Hoping lawmakers can finally come to an agreement, Gov. Mark Dayton Monday outlined two proposals to fund the state's failing roads and bridges.
Both Republicans and Democrats have said funding transportation fixes is one of their top priorities this session, but they haven't been able to agree on how to pay for it (which is the same thing that happened last year, and nothing substantial got passed).
DFL leaders had proposed raising the wholesale gas tax (among other moves), while the GOP suggested in part using existing state revenue.
"If we continue to avoid these problems, they will only get worse. It's time to begin to solve them. I urge the Legislature to work with me this session to begin to repair and improve Minnesota's transportation systems," Dayton said in a news release.

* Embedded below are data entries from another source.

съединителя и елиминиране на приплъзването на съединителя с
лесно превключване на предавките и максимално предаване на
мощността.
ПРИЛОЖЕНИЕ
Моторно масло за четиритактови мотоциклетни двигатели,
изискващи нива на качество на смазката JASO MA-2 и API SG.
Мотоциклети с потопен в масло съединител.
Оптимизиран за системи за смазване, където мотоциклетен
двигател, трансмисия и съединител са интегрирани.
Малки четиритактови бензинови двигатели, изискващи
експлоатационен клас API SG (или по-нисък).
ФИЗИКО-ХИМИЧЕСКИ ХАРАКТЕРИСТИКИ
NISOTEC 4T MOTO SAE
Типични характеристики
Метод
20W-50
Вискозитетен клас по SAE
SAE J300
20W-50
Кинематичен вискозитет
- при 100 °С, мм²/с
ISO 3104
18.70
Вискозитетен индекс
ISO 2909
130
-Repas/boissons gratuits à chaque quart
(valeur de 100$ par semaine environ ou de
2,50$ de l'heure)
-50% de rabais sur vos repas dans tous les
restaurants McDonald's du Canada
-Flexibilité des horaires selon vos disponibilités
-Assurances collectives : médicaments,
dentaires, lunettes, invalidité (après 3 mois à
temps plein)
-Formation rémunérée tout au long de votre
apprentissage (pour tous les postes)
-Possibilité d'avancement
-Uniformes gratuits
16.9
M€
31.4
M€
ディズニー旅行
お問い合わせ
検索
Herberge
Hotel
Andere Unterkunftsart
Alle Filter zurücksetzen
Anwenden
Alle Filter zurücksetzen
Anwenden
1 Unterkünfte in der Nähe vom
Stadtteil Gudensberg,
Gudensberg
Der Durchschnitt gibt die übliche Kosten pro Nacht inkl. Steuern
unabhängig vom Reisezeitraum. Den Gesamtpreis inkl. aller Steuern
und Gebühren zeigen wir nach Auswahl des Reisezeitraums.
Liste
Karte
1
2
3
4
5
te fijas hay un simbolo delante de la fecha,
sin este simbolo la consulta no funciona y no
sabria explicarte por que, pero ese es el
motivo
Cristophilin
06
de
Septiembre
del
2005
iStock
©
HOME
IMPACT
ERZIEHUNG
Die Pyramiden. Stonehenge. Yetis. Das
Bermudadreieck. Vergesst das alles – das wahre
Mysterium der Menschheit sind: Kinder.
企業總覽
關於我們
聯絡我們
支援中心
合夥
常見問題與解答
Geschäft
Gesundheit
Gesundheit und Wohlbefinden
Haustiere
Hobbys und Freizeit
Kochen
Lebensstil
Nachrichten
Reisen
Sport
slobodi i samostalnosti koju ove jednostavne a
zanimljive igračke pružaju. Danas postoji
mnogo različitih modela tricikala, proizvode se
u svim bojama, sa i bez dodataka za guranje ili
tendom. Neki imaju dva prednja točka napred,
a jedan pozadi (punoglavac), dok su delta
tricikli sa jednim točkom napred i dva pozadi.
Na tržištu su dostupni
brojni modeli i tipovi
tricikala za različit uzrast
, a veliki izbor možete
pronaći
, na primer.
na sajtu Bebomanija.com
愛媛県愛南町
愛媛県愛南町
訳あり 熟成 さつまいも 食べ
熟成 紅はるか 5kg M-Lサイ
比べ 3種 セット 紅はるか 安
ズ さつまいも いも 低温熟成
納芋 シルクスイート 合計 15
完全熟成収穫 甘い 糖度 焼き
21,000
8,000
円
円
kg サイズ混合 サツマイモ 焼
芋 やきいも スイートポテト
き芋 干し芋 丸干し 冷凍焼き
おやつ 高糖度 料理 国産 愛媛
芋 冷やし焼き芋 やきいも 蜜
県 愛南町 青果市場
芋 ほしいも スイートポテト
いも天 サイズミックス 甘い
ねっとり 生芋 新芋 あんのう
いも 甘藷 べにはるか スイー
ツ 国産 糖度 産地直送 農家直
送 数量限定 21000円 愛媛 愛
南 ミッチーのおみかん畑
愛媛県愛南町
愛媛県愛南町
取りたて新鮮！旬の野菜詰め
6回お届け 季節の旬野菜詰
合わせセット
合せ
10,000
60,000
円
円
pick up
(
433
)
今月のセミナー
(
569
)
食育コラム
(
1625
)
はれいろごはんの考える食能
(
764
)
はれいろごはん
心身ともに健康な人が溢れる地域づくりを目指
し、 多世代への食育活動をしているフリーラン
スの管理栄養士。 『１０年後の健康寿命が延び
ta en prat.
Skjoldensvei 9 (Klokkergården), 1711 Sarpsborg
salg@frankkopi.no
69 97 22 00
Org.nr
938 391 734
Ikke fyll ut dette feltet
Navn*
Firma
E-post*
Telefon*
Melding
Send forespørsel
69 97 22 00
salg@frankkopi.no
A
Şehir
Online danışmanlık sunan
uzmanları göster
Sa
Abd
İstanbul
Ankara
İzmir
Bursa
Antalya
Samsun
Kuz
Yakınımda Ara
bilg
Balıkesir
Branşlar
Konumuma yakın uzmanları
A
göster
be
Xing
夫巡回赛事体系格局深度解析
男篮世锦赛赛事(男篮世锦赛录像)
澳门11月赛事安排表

The governor's proposals come in the final week of the legislative session. Legislators have until 12:01 a.m. on May 23 to wrap things up, but they’ve said they can’t address other issues until they agree on a comprehensive transportation package.
What's in the governor's proposals
Here's a look at Dayton's proposals, which he calls a "significant compromise":
One proposal includes a 5-cent gas tax increase, while the second does not. Both proposals would increase license tab fees and use existing money from the state's general fund. (See a detailed breakdown of the plans here.)
Without gas tax hike, license tab fees would go up – and by a lot. Under Dayton's second proposal, tabs on a new $30,000 car would cost $509 in the first year, up from the $385 they are now. Over 11 years, the total fees would be $3,531, up from $2,198. (See a breakdown of the fees here.)
Both proposals would also raise the sales tax in metro-area counties by a half-cent in order to fund public transportation in the Twin Cities, the release says.
Dayton says the two proposals would each generate $600 million a year for roads and bridges and create an estimated 119,000 new jobs.
The governor presented his plans to party leaders Monday morning. House Speaker Kurt Daudt said the proposals are still not to where they can agree, but we're "optimistic that we're moving in the right direction."